LES SALONS DE DIDEROT.

Vous n’avez rien de mieux à faire, il pleut, et, par hasard, vous vous sentez en disposition de payer un peu de plaisir d’un peu d’ennui. Je sais la pièce que vous pourriez aller voir et je sais aussi le roman que vous pourriez lire, mais pour aujourd’hui vous aimez mieux remonter dans l’histoire, et vous avisez sur les rayons de la bibliothèque une édition de Diderot. Justement, depuis quelques années, « le philosophe » est à la mo le On le croyait oublié, que dis-je? on le croyait enterré sous le lourd amas des in-folio de son Encyclopédie,


Mais voilà qu’il renaît de sa chute profonde,


et qu’à la faveur d’une édition nouvelle[1] son nom, comme jadis, court dans les bouches et sous les plumes des hommes. C’est le temps de le lire : peut-être bien, — tant la vogue est passagère, — n’en retrouveriez vous pas de sitôt l’occasion.

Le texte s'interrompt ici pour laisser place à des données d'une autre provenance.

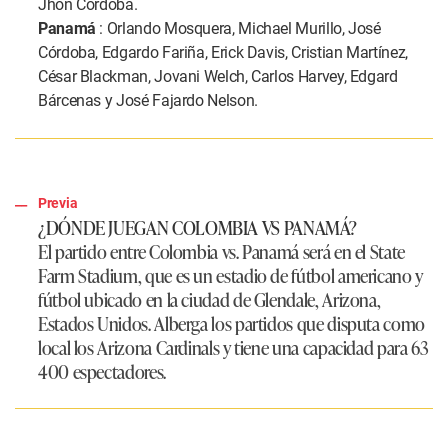
Jhon Córdoba.
Panamá
: Orlando Mosquera, Michael Murillo, José
Córdoba, Edgardo Fariña, Erick Davis, Cristian Martínez,
César Blackman, Jovani Welch, Carlos Harvey, Edgard
Bárcenas y José Fajardo Nelson.
Previa
¿DÓNDE JUEGAN COLOMBIA VS PANAMÁ?
El partido entre Colombia vs. Panamá será en el State
Farm Stadium, que es un estadio de fútbol americano y
fútbol ubicado en la ciudad de Glendale, Arizona,
Estados Unidos. Alberga los partidos que disputa como
local los Arizona Cardinals y tiene una capacidad para 63
400 espectadores.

Vous feuilletez donc ces vingt volumes. De loin en loin vous notez une réflexion qui trahit le philosophe : de deux prémisses fausses on voit encore assez souvent, comme par une dérision de la logique, sortir une conclusion vraie; c’est ainsi qu’à force d’entre-choquer des sophismes, Diderot, quelquefois, en fait jaillir une vive lumière. Une étincelle brille, file, et soudainement s’évanouit. Vous ne laissez pas d’ailleurs de lire quelques pages, de ci, de là; c’est la bonne manière de lire Diderot,

  1. En rappelant cette édition, toute récente encore, nous nous faisons un agréable devoir de rappeler en même temps au souvenir du lecteur les belles études de M. Caro dans la Revue du 15 octobre, du 1er novembre, et du 1er décembre 1879.